Cash The Ticket: Dallas Stewart.
The Kentucky-based trainer has now had relatively unheralded horses finish second in the past two Kentucky Derbys. One year after Golden Soul was runner-up, Commanding Curve rallied from ninth at the top of the stretch to lose by 13/4 lengths Saturday.
Trash The Ticket: Todd Pletcher.
On the plus side, the Pletcher-trained Danza finished third, the first time a "Todd Squad" horse has hit the board in a Derby since 2010. On the other hand, North America's premier trainer has now started 40 horses in the Kentucky Derby and has seen exactly one, Super Saver in 2010, wear the roses.

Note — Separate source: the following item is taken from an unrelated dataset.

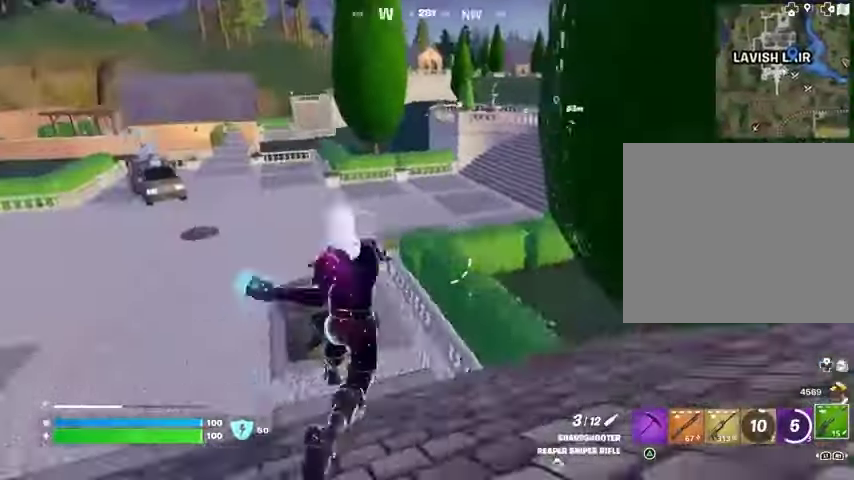
{"buttons": [], "left_stick": "up-right", "right_stick": "center", "events": [[33, "right_stick", "center"], [100, "CROSS", "down"], [167, "CROSS", "up"], [200, "right_stick", "left"], [333, "right_stick", "center"]]}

Cash The Ticket: The Churchill Downs giant video board.
Thanks to the new $12 million, 171 foot-by-90 foot high-definition board, it's possible that the 140th Kentucky Derby was the first one in history in which all Derby patrons could see the race.
Trash The Ticket: Churchill Downs management.
The week leading up to the Derby was filled with public complaints from Triple Crown-winning jockeys, current horse owners and average joe bettors about how poorly Churchill management treats various constituencies of the horse-racing industry. How people are treated clearly doesn't affect attendance on Derby or Kentucky Oaks days, but the other 363 days a year, Churchill Downs could use all the public good will it can get.
Cash The Ticket: California.
Before Saturday, the last time a horse born in the Golden State won the Kentucky Derby, John F. Kennedy was living in the White House. The horse was Decidedly; the year was 1962.
Trash The Ticket: Calvin Borel.
The first Saturday in May of 2014 featured something all but unheard of in recent years: a trainer unhappy with the ride that three-time Kentucky Derby winner Borel gave his horse. From the 19th post position, Borel immediately veered Ride On Curlin sharply left toward the jockey's comfort zone, along the inside of the track. Unlike the rail-hugging rides that led Borel to Derby glory in 2007, '09 and '10, however, this time the jockey never found room to run.
Afterward, trainer "Bronco Billy" Gowan was none too happy with the way his horse came to finish seventh. "Once he finally got a clear run, he was flying at the end, but it was too little, too late," Gowan said. "I thought he had a horrible trip." (For the Preakness Stakes, Gowan has replaced Borel with Joel Rosario, who finished 11th in the Derby aboard General a Rod.)
Cash The Ticket:
Younger brothers. Riding in his first Kentucky Derby, Jose Ortiz, 20, guided Samraat to a fifth-place finish. That was out of the money but good for family bragging rights. Nine places back in 14th was Uncle Sigh, ridden by Irad Ortiz Jr., 21, Jose's older brother.
Trash the Ticket: Rosie Napravnik.
Her third chance to become the first female jockey to win the Kentucky Derby ended with Vicar's in Trouble finishing dead last, 19th. Still, it was a good weekend for Napravnik, 26, who won the Kentucky Oaks for the second time in three years, this time aboard trainer Steve Asmussen's impressive filly, Untapable.
Cash the Ticket: Thoroughbred horse racing.
Given the controversy swirling around Steve Asmussen after PETA's undercover videotaping of how the trainer cares for his horses, an Asmussen sweep of the Oaks and the Derby would not exactly have been a PR boon for the sport.
Instead, Asmussen's Tapiture finished 15th in the Kentucky Derby — and the likable California Chrome crew got the spotlight.